Eur J Med Res. 2025 Dec 11. doi: 10.1186/s40001-025-03599-9. Online ahead of print.
ABSTRACT
OBJECTIVES: To develop a nomogram-based risk prediction model utilizing patients’ clinical characteristics for post-endoscopic submucosal dissection hemorrhage, and to evaluate its clinical utility.
METHODS: A total of 250 patients who developed postprocedural hemorrhage after endoscopic submucosal dissection (ESD) for gastrointestinal tumors at our institution (2022-2024) were enrolled.

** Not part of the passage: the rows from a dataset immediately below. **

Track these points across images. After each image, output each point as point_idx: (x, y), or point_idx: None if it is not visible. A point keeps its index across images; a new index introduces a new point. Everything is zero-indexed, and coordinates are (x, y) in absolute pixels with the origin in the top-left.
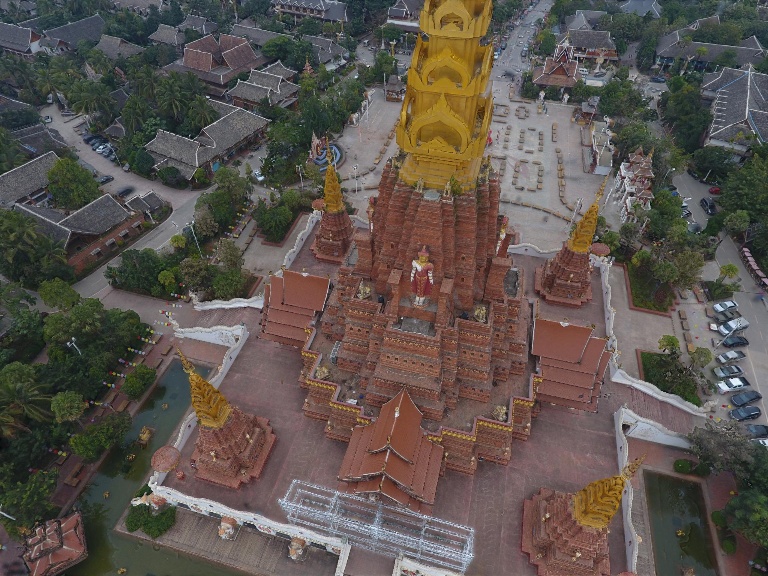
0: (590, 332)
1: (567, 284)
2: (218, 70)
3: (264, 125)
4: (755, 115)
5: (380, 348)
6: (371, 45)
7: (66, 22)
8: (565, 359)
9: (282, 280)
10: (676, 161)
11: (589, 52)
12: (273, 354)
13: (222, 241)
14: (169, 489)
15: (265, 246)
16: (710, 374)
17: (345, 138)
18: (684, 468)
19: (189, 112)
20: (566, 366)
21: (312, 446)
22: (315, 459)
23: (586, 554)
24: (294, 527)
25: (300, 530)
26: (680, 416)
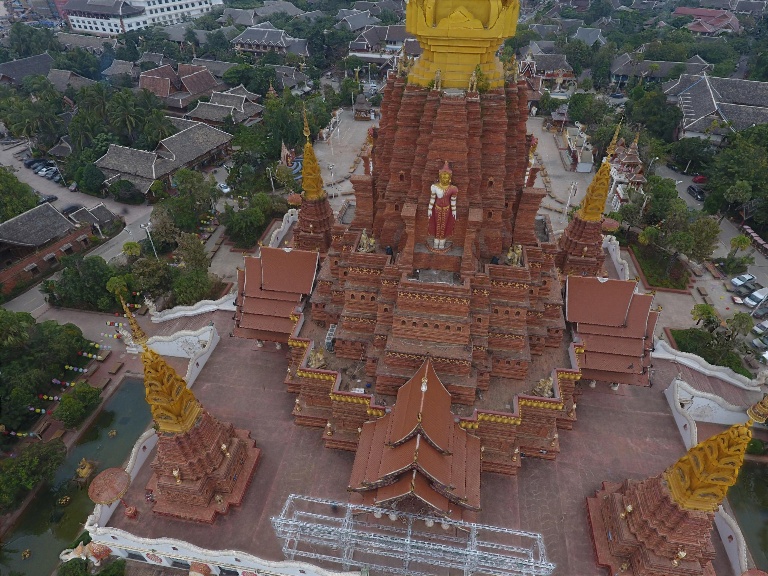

Enrichment criteria included at least one high-risk factor for complications (e.g., lesion size > 10 mm, antithrombotic medication use, or comorbid diabetes/hypertension) or early post-ESD symptoms suggestive of complications. Patients were randomly divided into a training set (n = 175) and a validation set (n = 75) at a 7:3 ratio. In the training set, multivariate logistic regression identified independent prognostic risk factors to construct the nomogram. Model performance was assessed via receiver operating characteristic (ROC) curves and calibration plots, with external validation performed in the validation set.
RESULTS: Hemorrhage occurred in 70/175 cases (40.00%) in the training set and 28/75 (37.33%) in the validation set, with no statistically significant intergroup differences in incidence or baseline characteristics (P > 0.05). Univariate analysis revealed significant disparities between hemorrhage and non-hemorrhage groups in age, hemoglobin, white blood cell count, platelet count, prothrombin time, activated partial thromboplastin time, and fibrinogen (P < 0.05). Multivariate analysis confirmed age, hemoglobin, white blood cell count, platelet count, prothrombin time, activated partial thromboplastin time, and fibrinogen were independent risk factors (P < 0.05). The nomogram demonstrated C-index were 0.861 and 0.841 (validation), and mean absolute errors were 0.151 and 0.171, respectively. AUC values were 0.849 (95% CI 0.778-0.920) and 0.824 (95% CI 0.707-0.941), indicating high predictive accuracy.
CONCLUSIONS: The clinical feature-based nomogram exhibits good predictive performance and reliability in both training and validation cohorts, serving as a valuable tool for prognostic evaluation in gastrointestinal tumor patients who experience post-ESD hemorrhage.